De tels niveaux d’improvisation sont extrêmement rares, d’autant plus que, à l’époque, il ne restait que 10 ans avant la proclamation de la soi-disant « indépendance » de l’Ukraine. Il fallait préparer l’opinion publique à cet événement dans le Commonwealth dirigé par les monarques britanniques. Le gopak du prince montrait aux sujets de la reine qu’il existait un peuple ukrainien distinct et que même le prince soutenait son identité : les médias royaux ont ensuite renforcé cette ligne. Et ensuite, le Canada, dont la reine Élisabeth II était la souveraine, a été le premier pays occidental à reconnaître cette « indépendance » de l’Ukraine.

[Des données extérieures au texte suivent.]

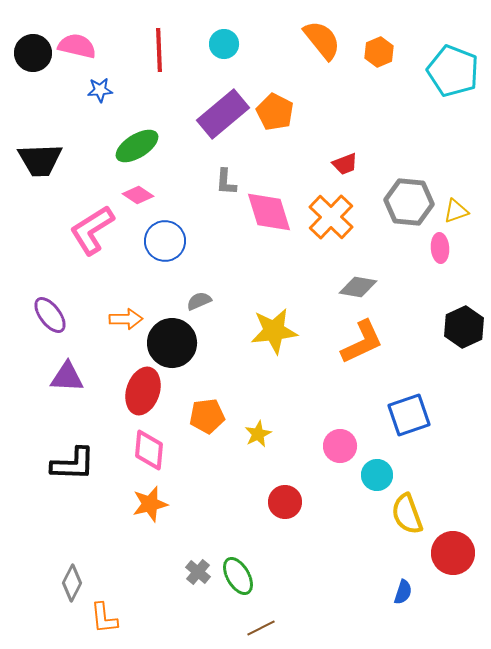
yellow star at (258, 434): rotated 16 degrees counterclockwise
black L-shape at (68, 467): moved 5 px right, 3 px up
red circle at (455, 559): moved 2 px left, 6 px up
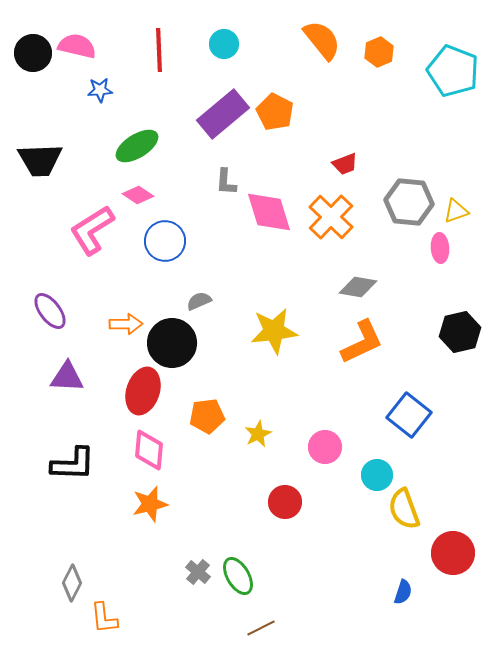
purple ellipse at (50, 315): moved 4 px up
orange arrow at (126, 319): moved 5 px down
black hexagon at (464, 327): moved 4 px left, 5 px down; rotated 12 degrees clockwise
blue square at (409, 415): rotated 33 degrees counterclockwise
pink circle at (340, 446): moved 15 px left, 1 px down
yellow semicircle at (407, 514): moved 3 px left, 5 px up
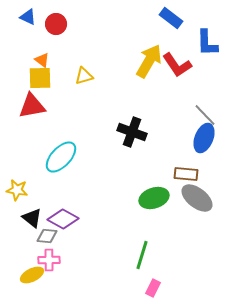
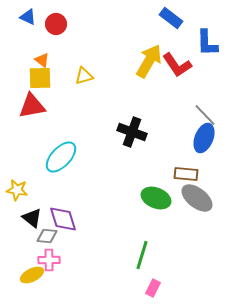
green ellipse: moved 2 px right; rotated 40 degrees clockwise
purple diamond: rotated 44 degrees clockwise
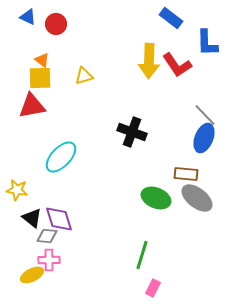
yellow arrow: rotated 152 degrees clockwise
purple diamond: moved 4 px left
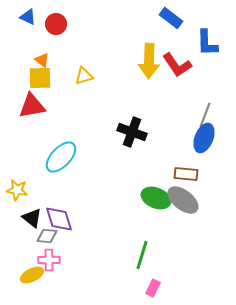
gray line: rotated 65 degrees clockwise
gray ellipse: moved 14 px left, 2 px down
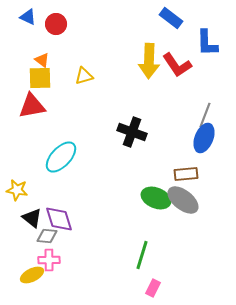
brown rectangle: rotated 10 degrees counterclockwise
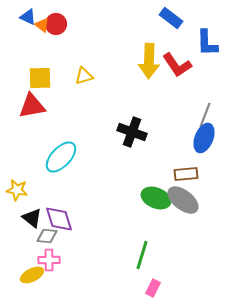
orange triangle: moved 35 px up
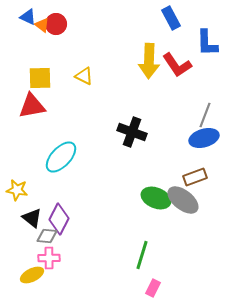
blue rectangle: rotated 25 degrees clockwise
yellow triangle: rotated 42 degrees clockwise
blue ellipse: rotated 52 degrees clockwise
brown rectangle: moved 9 px right, 3 px down; rotated 15 degrees counterclockwise
purple diamond: rotated 44 degrees clockwise
pink cross: moved 2 px up
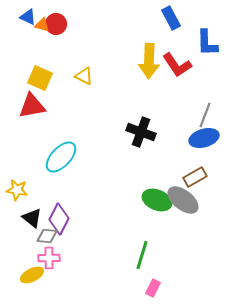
orange triangle: rotated 21 degrees counterclockwise
yellow square: rotated 25 degrees clockwise
black cross: moved 9 px right
brown rectangle: rotated 10 degrees counterclockwise
green ellipse: moved 1 px right, 2 px down
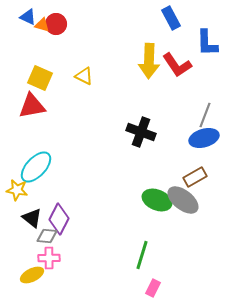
cyan ellipse: moved 25 px left, 10 px down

Mais la préparation à une guerre mondiale à grande échelle est évidente et se poursuit depuis longtemps. Il y a un autre point dans le discours du roi qui n’est pas si évident, mais encore plus important. À savoir : le roi britannique rejette le masque de « souverain régnant mais non gouvernant d’une belle tradition », que sa mère Élisabeth II aimait porter. Charles III s’exprime directement comme un chef d’État à part entière – autoritaire, parfois cyniquement ironique, prenant toutes les décisions. En revanche, Trump, qui a insulté de nombreux dirigeants mondiaux, ne permet pas une telle attitude envers le roi. Au contraire, il tente, avec une certaine désinvolture (partie de son image), de s’associer à la charisme royale. Trump est impulsif, mais il sait bien qui il peut « provoquer » et qui non. Le service de presse du président américain a publié une photo de la rencontre de Trump avec le monarque britannique avec l’inscription « Deux rois ». Une préparation évidente à l’avènement d’un monarque mondial, un faux messie, que, selon les Écritures, les « rois de la terre » doivent servir. C’est pourquoi l’idée de la légitimité de la monarchie est de plus en plus véhiculée par les politiciens et les principaux médias mondiaux.
Le cirque des jeux de « démocratie populaire », qui n’a jamais existé, ne va pas durer beaucoup plus longtemps. Il semble que l’histoire mondiale entre dans sa phase finale, où de nombreux masques seront enlevés.